___ GIVEN RECORDS ___

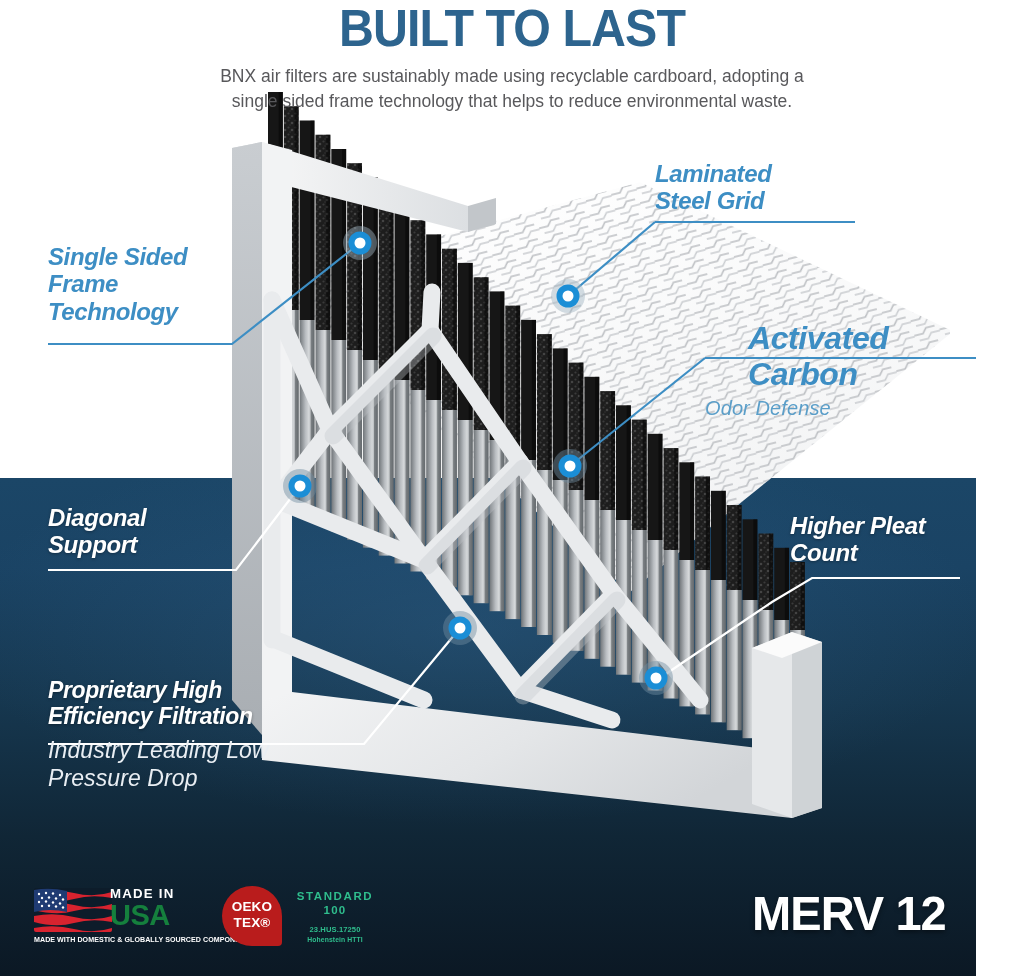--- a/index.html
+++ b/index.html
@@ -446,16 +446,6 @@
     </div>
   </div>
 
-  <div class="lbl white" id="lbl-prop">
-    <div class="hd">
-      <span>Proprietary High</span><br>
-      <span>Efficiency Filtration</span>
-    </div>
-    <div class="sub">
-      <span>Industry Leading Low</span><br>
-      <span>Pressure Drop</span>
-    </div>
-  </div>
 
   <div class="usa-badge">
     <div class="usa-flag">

___

None of the images should be copied, but every entry must be given again exactly.

- [EXERCISE ANSWER]
--- a/index.html
+++ b/index.html
@@ -446,16 +446,6 @@
     </div>
   </div>
 
-  <div class="lbl white" id="lbl-prop">
-    <div class="hd">
-      <span>Proprietary High</span><br>
-      <span>Efficiency Filtration</span>
-    </div>
-    <div class="sub">
-      <span>Industry Leading Low</span><br>
-      <span>Pressure Drop</span>
-    </div>
-  </div>
 
   <div class="usa-badge">
     <div class="usa-flag">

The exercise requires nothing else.